Certainly there are great legions of Thai civil servants in post and I'm reminded of British India where bureaucratic procedures were made as elaborate as possible to guard against corruption and theft. Inefficiency was not an issue however, as the wages of a clerk were low; indeed expanding employment was seen as an end in itself.
As Thailand modernises, I can see bureaucratic over-manning and inefficiency becoming more of an issue. The style of the bureaucracy, depite good data processing looks to be half a century out of date. As an example, The Immigration Department can pull up a print-out of all my entrances and exits over the past few years, which is impressive.

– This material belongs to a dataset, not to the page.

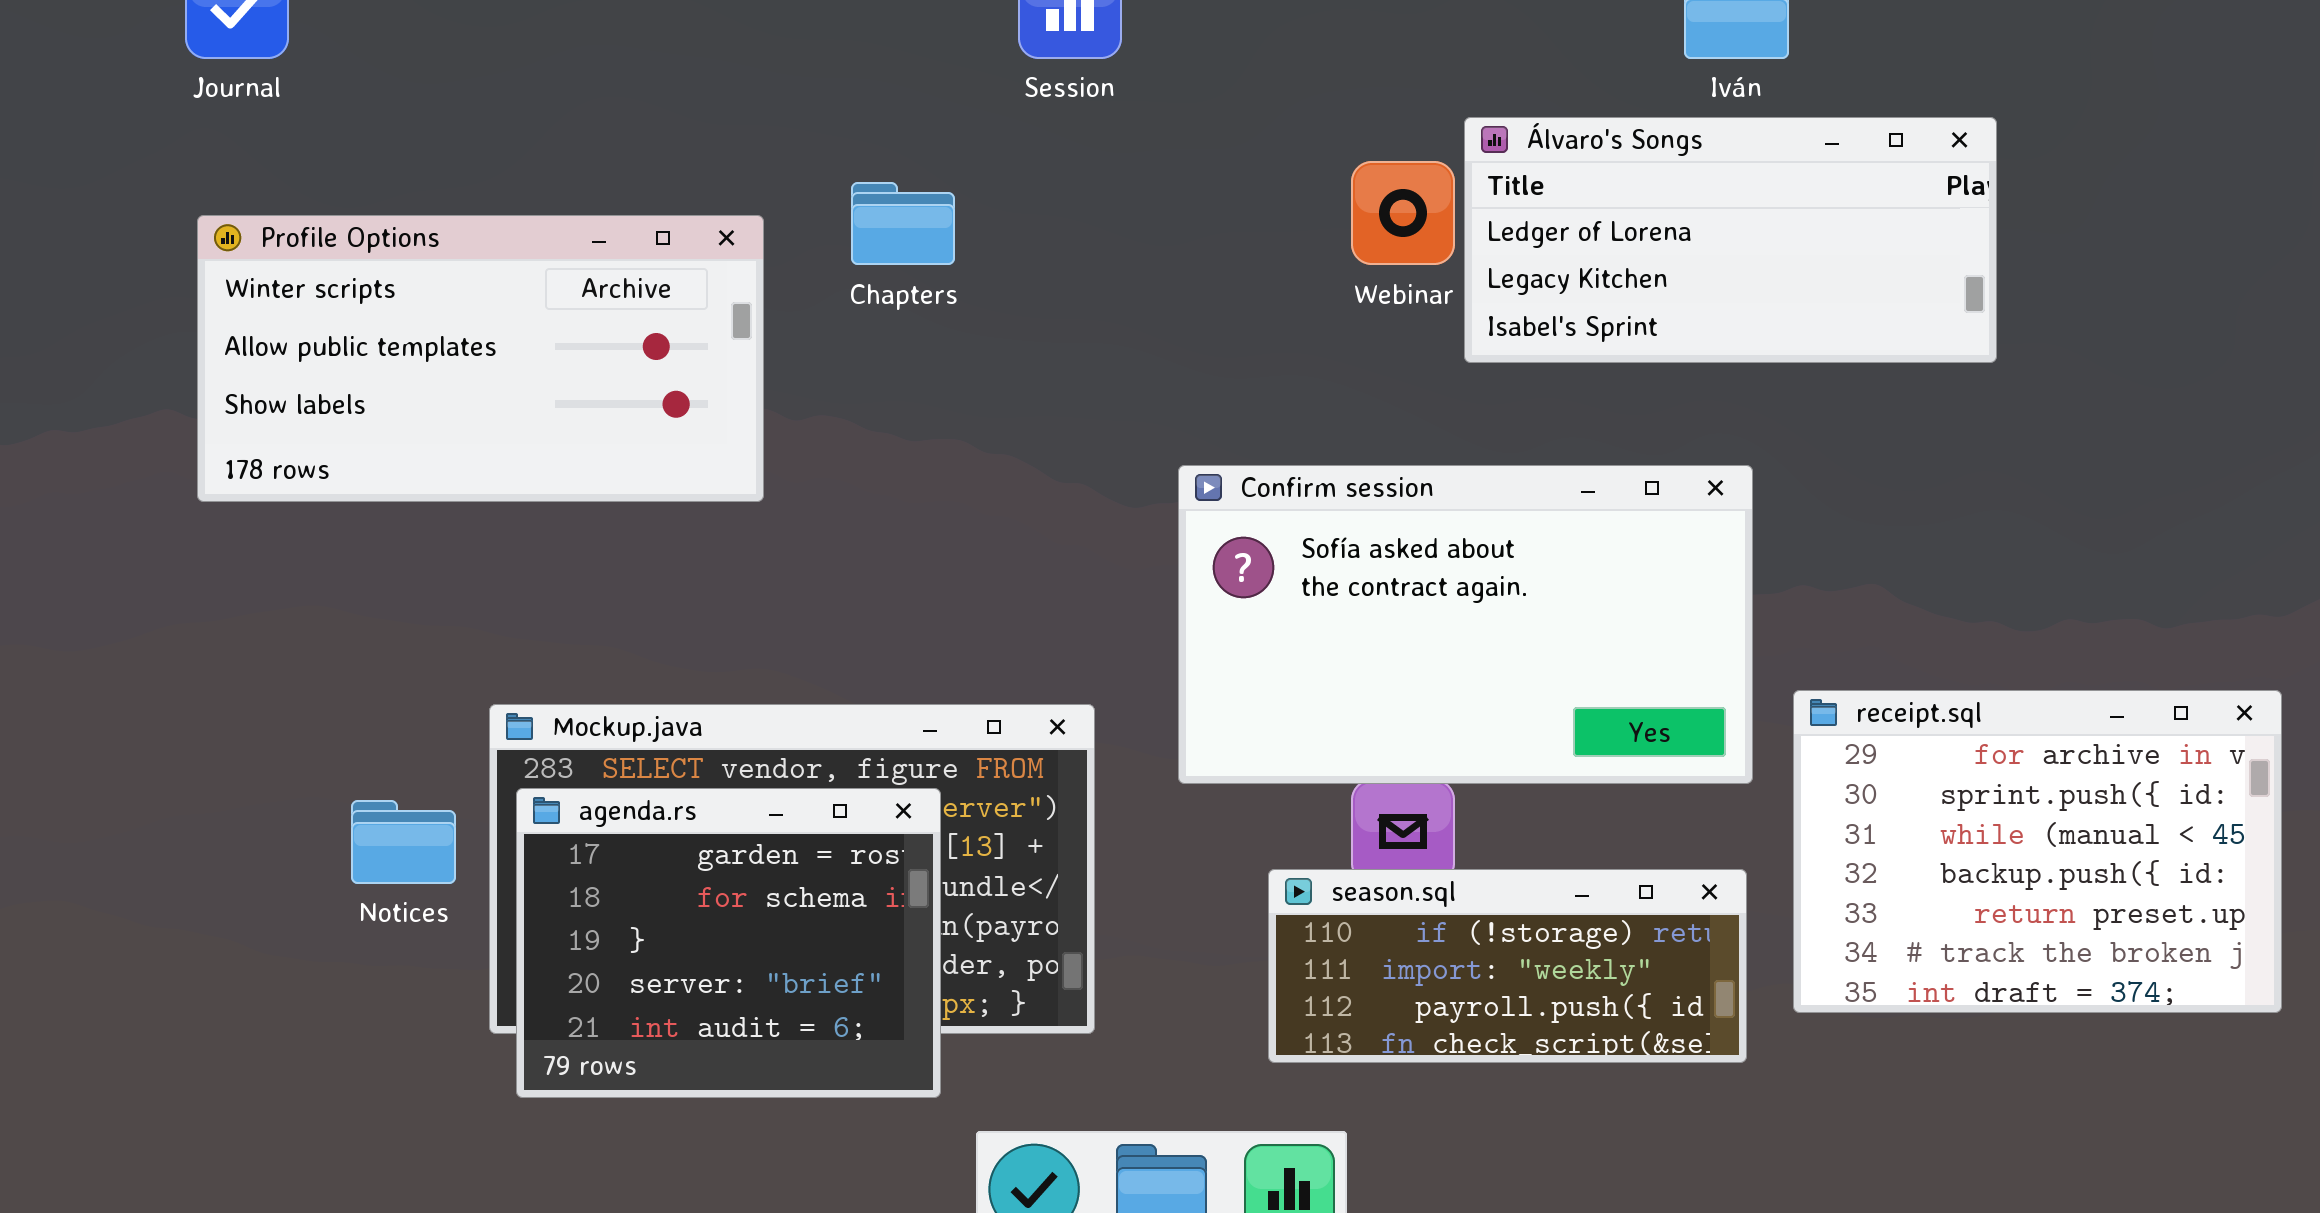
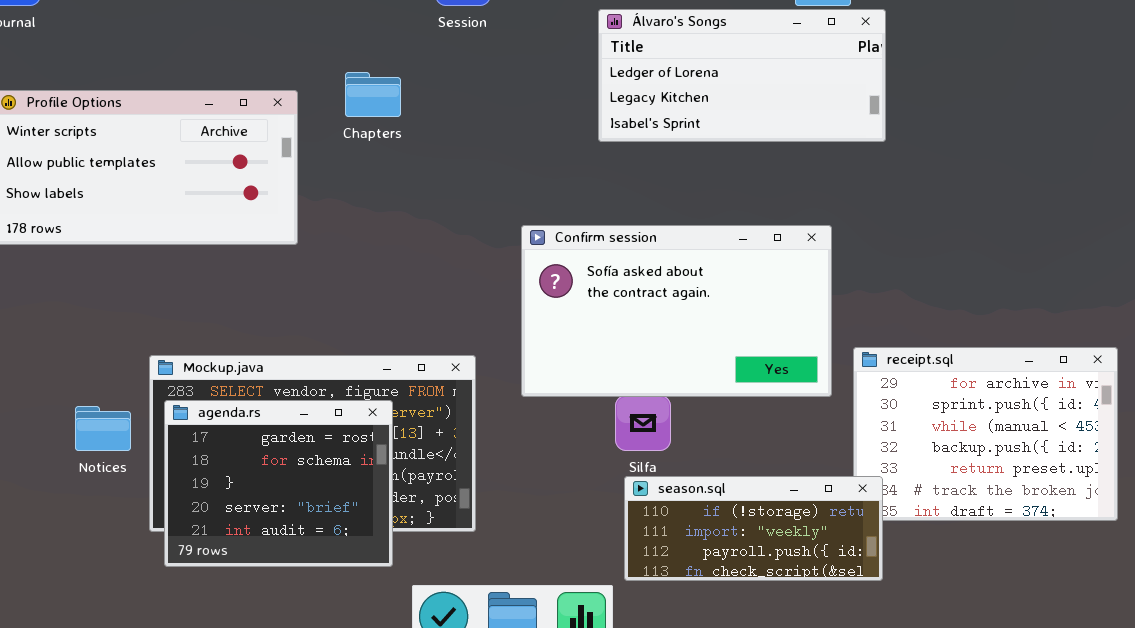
Álvaro's Songs: [1464,117,1997,363] -> [598,9,886,142], moved
season.sql: [1268,869,1747,1063] -> [624,476,883,581], moved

Yet when I go to their lair in Suan Plu to apply for an extension of my visa, everything is kept in vast paper files and they seem to keep as many photocopies as possible. The place must be groaning, but it's all stashed away and added to the paper mountain.
The best thing for Thailand would be if some tough politician decided to cut the civil service by half... and it'd still be overmanned. He'd probably get gunned down for his audacity too as Thailand is substantially run by the big bureaucracies which are very powerful and no doubt look after their own. When there are constant changes of government through crisis and military coup, what remains in place but the bureaucrats who always retain a firm grip at the epicentre of power.
Yes, you can certainly admire a bureaucrat who runs a tight ship but when he gives you the run around because he says your papers aren't in order, you can't always bring yourself to love him that much!
When Your Number's Up
This is a rice barn in Si Saket province in Thailand. There's usually at least one rice barn standing beside each house in rice growing areas and the size and number of them indicate your standing and wealth.
Poor farmers sell off their rice crop as soon as possible so they can pay back the money they borrowed to pay for ploughing and fertiliser and harvesting and for all the other costs that have to be paid up front. A richer man stores as much rice as possible both for family use and because during the year the price of rice will slowly rise and make him even richer.
The rice is generally stored in big hessian sacks in its unmilled state as the brown rice with its husks is less open to attack from pests. Even so, it amazes me that the rice barns are not overrun with rats.
The door of the barn is closed with horizontal slats, just like the cabin hatch on an old style wooden sailing yacht. I well remember that with those, you had to get them in the right order or they just wouldn't run and it's the same with a rice barn.
The door slats for the rice barn are invariably numbered, though it's not a numbering system that a westerner would recognise. Just as the Thais have their own script for writing, so also they have their own numbers. Thus the kiddies at school have the double hurdle of having to learn two systems of writing and number.
It's a huge burden and hardly efficient, though it's very Thai and for the wide-eyed foreigner it's another exotic thing for us to wonder at. In my novel, "Thai Girl", the chapters have Thai numbers and, as on the rice barn, don't they look pretty!